What to produce: Pictures are to be left out, and the rest of the records reproduced exactly.

[Material for this exercise Boundary: Start]

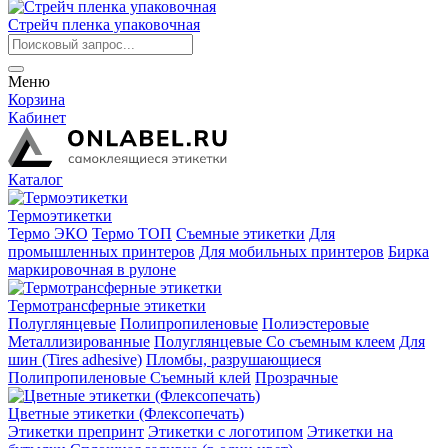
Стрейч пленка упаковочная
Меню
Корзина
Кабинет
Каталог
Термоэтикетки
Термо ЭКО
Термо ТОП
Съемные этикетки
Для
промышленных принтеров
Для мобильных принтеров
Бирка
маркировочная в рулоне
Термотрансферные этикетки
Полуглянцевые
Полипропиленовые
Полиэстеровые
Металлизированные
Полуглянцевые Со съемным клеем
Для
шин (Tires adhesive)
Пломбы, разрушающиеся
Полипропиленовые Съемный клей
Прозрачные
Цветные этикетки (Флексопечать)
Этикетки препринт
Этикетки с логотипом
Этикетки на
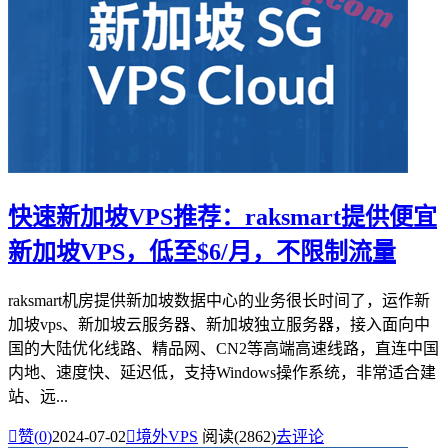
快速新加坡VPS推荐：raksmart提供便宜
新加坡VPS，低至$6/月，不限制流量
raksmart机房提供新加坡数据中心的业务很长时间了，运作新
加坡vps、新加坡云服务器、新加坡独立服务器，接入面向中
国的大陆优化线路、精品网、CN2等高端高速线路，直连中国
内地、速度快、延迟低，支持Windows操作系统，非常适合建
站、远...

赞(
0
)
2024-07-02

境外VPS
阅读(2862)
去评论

[Material for this exercise Boundary: End]

Exercise result:
Стрейч пленка упаковочная
Меню
Корзина
Кабинет
Каталог
Термоэтикетки
Термо ЭКО
Термо ТОП
Съемные этикетки
Для
промышленных принтеров
Для мобильных принтеров
Бирка
маркировочная в рулоне
Термотрансферные этикетки
Полуглянцевые
Полипропиленовые
Полиэстеровые
Металлизированные
Полуглянцевые Со съемным клеем
Для
шин (Tires adhesive)
Пломбы, разрушающиеся
Полипропиленовые Съемный клей
Прозрачные
Цветные этикетки (Флексопечать)
Этикетки препринт
Этикетки с логотипом
Этикетки на
快速新加坡VPS推荐：raksmart提供便宜
新加坡VPS，低至$6/月，不限制流量
raksmart机房提供新加坡数据中心的业务很长时间了，运作新
加坡vps、新加坡云服务器、新加坡独立服务器，接入面向中
国的大陆优化线路、精品网、CN2等高端高速线路，直连中国
内地、速度快、延迟低，支持Windows操作系统，非常适合建
站、远...

赞(
0
)
2024-07-02

境外VPS
阅读(2862)
去评论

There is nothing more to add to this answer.